In the case at hand, the adjudicator stated that the responsibility to review the employee’s job functions in the context of her illness lay with the employer. If the employer was dissatisfied with the doctor’s responses, it had the employee’s consent to discuss those responses with him, and it was free to discuss those responses with the employee herself. The adjudicator was critical of the employer’s reliance on the doctor to, in effect, “give [it] a prescription for meeting its duty to accommodate.”

  1. The employer must adduce evidence of actual problems that the absences created in order to rely upon an undue hardship defence.

In this case, the adjudicator noted that the reassignment of projects was commonplace at the workplace and that the employer had not established undue hardship as a result of the employee’s absenteeism, given its failure to adduce evidence of any actual problems that the absences created for her co-workers, or any economic impact on the employer as a result. In the adjudicator’s view: “While [the employee’s] workload was adjusted from time to time following her absences from the workplace, those adjustments were imposed, unilateral and without a reasonable effort by [the employer] to consider her individual needs and circumstances. The adjustments to her workload did not result in any undue hardship to [the employer].”
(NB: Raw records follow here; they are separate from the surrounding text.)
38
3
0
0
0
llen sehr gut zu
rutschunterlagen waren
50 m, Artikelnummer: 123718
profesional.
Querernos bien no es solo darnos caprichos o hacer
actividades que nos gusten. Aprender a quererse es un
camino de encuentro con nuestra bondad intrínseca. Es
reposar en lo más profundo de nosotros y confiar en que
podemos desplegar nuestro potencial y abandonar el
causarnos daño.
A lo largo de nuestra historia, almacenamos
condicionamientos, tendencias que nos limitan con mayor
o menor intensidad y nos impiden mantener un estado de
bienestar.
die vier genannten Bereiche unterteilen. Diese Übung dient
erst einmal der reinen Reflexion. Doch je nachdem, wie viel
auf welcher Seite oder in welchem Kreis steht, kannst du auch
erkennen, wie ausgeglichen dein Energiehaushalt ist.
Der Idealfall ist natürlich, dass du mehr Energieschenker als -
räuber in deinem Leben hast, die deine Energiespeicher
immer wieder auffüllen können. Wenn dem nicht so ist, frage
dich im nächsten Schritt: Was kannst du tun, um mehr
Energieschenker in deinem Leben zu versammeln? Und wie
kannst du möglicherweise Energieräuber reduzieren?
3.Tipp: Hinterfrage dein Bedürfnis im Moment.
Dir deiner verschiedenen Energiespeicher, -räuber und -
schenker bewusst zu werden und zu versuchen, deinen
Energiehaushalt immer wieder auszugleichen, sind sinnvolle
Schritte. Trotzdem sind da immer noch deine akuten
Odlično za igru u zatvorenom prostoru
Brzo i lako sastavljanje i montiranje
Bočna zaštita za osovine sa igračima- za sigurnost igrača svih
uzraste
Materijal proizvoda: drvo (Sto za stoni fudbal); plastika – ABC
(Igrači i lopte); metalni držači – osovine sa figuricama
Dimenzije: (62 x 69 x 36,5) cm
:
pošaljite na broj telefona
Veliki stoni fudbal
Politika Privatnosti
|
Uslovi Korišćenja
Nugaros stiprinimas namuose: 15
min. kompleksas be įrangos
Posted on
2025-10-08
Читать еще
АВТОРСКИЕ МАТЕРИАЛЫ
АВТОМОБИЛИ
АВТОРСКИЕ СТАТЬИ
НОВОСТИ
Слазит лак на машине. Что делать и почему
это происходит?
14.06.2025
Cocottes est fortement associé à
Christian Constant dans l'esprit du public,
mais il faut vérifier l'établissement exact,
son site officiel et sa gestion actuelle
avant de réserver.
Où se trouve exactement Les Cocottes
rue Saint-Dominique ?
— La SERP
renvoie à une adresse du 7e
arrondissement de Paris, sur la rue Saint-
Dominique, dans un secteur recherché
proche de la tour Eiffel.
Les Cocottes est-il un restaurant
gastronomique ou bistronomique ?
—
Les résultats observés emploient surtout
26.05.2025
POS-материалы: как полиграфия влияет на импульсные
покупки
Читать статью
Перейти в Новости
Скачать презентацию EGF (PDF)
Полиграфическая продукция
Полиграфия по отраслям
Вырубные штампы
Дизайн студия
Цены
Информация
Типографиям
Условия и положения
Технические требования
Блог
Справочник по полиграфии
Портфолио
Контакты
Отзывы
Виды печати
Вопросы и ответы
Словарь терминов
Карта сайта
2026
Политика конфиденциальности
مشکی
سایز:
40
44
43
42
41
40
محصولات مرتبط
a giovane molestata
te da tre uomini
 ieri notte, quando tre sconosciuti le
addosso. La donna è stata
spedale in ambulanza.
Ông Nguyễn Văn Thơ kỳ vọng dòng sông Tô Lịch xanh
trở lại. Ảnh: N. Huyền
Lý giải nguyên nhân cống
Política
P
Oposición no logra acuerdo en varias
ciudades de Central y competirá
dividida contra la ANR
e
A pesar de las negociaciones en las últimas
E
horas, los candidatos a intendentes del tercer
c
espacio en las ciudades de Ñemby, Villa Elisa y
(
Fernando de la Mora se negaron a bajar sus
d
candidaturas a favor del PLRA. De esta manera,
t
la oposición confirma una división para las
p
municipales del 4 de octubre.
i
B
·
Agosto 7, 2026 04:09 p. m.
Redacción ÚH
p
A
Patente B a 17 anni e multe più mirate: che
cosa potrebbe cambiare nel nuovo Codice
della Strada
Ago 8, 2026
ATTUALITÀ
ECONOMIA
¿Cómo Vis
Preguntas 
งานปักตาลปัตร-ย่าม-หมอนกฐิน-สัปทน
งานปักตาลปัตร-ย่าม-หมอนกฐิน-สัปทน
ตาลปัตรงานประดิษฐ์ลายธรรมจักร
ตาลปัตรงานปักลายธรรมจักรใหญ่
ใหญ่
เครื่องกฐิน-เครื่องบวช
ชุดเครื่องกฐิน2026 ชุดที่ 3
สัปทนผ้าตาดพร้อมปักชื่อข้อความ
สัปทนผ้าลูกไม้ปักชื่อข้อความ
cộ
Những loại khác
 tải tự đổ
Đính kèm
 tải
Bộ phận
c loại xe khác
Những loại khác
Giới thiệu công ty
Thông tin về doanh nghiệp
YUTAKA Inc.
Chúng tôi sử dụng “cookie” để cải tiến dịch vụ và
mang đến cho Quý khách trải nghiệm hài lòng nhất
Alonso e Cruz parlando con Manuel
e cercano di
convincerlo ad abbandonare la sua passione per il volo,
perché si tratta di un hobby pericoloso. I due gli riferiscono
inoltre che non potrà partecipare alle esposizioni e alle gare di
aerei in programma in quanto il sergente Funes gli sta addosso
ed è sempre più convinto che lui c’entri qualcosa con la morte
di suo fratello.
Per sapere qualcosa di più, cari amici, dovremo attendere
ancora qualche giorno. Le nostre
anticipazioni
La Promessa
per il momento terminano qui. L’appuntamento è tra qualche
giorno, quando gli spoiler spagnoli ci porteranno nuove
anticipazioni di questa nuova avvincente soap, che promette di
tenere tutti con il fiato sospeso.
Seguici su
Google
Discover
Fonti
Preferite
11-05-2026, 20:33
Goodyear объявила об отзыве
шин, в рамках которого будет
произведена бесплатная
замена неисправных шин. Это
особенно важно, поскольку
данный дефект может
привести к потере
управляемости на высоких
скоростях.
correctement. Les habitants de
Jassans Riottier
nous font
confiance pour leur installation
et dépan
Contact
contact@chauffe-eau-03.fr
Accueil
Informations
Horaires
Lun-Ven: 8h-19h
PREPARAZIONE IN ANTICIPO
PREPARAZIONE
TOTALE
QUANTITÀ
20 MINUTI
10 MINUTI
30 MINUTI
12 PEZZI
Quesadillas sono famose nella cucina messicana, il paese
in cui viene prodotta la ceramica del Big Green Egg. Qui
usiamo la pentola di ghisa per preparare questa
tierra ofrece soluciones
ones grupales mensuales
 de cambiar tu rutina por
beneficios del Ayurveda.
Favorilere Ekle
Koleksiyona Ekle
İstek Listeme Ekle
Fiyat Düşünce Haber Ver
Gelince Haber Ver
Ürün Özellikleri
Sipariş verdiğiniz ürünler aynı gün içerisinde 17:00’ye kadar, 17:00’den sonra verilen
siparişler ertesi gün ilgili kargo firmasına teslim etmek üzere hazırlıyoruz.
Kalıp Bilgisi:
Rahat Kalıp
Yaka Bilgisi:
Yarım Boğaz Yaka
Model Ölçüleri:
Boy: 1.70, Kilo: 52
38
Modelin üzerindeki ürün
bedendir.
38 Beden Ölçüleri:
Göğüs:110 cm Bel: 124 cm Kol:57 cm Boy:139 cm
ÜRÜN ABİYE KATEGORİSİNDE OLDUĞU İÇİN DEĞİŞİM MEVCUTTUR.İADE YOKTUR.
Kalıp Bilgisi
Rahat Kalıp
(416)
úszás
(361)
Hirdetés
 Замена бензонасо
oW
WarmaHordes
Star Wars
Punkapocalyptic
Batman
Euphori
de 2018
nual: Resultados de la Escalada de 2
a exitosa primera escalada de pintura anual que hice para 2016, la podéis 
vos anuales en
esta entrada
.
Employers should therefore take note that if they do not identify a need for accommodation of mental illnesses or do not engage in a sufficiently thorough procedure on receiving an accommodation request, they are at significant risk of paying damages to the affected employee.[i]

Patrizia Piccolo


[i] Please note: The adjudicator’s decision is this matter was appealed by the employer to the Northwest Territories Supreme Court in April 2013. However, the matter was resolved by the parties, and no appeal hearing took place.